_PROBLEM TO WORK ON:_
Show every line of the items that contains the string "stats", copying each line in full.

##### PROVIDED RECORDS

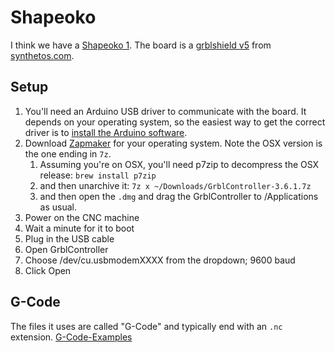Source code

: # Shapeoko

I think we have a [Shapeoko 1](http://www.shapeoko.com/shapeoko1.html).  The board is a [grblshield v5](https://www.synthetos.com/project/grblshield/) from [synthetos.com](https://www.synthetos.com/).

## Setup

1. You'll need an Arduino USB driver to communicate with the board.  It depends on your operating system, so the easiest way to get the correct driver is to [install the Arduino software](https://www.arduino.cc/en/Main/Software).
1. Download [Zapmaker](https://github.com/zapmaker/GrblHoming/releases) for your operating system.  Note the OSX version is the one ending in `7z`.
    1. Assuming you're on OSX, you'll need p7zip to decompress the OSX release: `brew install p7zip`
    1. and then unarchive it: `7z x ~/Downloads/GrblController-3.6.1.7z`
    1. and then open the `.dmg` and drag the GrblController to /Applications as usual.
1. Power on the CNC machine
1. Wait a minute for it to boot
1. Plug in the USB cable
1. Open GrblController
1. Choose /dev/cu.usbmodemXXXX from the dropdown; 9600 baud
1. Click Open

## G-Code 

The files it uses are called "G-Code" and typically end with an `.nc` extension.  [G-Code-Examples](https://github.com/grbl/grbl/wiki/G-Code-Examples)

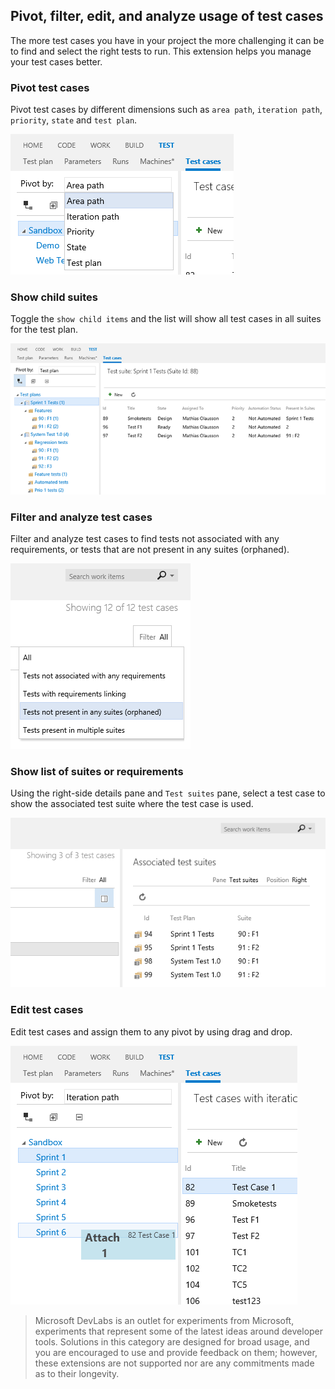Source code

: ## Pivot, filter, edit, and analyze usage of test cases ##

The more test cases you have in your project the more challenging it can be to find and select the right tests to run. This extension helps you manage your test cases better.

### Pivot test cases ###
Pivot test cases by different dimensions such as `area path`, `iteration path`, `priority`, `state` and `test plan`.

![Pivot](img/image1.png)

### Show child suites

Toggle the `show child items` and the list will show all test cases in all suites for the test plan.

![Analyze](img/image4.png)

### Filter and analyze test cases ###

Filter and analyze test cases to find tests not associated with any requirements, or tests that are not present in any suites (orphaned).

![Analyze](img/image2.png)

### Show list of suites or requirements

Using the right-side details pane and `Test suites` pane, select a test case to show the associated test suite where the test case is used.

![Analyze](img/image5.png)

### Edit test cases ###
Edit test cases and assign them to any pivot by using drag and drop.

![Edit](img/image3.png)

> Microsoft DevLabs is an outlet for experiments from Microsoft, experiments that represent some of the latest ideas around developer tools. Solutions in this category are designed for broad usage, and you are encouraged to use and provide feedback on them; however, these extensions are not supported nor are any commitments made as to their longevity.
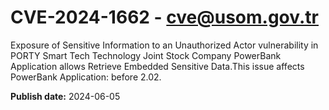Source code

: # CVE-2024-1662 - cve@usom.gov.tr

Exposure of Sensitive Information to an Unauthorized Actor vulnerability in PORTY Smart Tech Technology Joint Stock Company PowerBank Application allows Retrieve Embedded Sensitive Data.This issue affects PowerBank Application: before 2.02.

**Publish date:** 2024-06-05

##########
##### PROVIDED RECORDS

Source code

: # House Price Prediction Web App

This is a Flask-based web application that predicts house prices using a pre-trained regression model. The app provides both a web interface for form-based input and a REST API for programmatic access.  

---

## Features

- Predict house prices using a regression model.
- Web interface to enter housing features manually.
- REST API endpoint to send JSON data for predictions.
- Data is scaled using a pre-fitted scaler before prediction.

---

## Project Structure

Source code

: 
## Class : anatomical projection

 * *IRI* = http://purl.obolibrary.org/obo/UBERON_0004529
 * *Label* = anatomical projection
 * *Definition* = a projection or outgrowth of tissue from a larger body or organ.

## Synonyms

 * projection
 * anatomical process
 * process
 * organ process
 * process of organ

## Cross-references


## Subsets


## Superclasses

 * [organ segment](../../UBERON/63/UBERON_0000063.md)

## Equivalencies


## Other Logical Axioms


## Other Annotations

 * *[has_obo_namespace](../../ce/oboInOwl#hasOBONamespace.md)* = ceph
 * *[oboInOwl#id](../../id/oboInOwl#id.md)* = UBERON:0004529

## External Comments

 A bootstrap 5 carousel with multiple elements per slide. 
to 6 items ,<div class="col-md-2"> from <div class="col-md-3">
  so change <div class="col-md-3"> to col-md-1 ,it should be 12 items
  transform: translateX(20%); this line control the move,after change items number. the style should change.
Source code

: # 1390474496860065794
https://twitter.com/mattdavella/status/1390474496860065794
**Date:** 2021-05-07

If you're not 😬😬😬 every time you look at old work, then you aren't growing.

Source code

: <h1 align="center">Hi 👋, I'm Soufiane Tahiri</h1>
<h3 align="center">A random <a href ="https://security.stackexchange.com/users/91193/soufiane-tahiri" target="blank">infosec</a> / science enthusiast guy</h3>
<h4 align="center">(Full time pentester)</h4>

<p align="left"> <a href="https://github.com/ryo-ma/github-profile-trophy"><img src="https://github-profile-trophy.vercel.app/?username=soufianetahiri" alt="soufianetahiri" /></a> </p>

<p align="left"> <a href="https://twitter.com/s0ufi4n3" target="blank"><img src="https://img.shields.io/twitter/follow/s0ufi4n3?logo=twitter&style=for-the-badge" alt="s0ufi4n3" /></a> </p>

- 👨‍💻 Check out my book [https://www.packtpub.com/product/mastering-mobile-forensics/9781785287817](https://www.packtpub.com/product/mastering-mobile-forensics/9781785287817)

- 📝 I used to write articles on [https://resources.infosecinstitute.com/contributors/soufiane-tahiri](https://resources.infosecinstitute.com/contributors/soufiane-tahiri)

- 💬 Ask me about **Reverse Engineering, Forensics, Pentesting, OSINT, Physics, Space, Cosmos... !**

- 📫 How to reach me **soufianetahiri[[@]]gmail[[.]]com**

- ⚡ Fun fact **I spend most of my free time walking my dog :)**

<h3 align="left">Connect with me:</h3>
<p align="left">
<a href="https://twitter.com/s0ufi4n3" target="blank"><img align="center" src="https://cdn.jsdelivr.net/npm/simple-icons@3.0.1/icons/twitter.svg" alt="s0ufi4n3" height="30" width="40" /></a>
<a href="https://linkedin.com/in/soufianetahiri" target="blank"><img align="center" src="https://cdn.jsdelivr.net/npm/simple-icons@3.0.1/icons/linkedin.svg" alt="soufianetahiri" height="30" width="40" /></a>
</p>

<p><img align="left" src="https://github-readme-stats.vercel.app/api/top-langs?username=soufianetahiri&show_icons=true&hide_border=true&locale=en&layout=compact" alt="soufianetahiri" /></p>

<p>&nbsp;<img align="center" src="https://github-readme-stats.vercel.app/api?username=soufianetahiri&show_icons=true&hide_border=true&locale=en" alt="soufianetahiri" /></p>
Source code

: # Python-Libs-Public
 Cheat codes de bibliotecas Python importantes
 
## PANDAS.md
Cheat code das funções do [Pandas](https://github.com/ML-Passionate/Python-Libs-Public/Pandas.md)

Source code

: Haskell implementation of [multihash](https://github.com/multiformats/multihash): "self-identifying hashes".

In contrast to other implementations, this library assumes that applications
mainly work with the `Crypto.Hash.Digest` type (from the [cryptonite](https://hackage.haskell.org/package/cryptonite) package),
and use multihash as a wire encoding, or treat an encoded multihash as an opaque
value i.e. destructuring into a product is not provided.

##########

_EXERCISE RESULT:_
<p><img align="left" src="https://github-readme-stats.vercel.app/api/top-langs?username=soufianetahiri&show_icons=true&hide_border=true&locale=en&layout=compact" alt="soufianetahiri" /></p>
<p>&nbsp;<img align="center" src="https://github-readme-stats.vercel.app/api?username=soufianetahiri&show_icons=true&hide_border=true&locale=en" alt="soufianetahiri" /></p>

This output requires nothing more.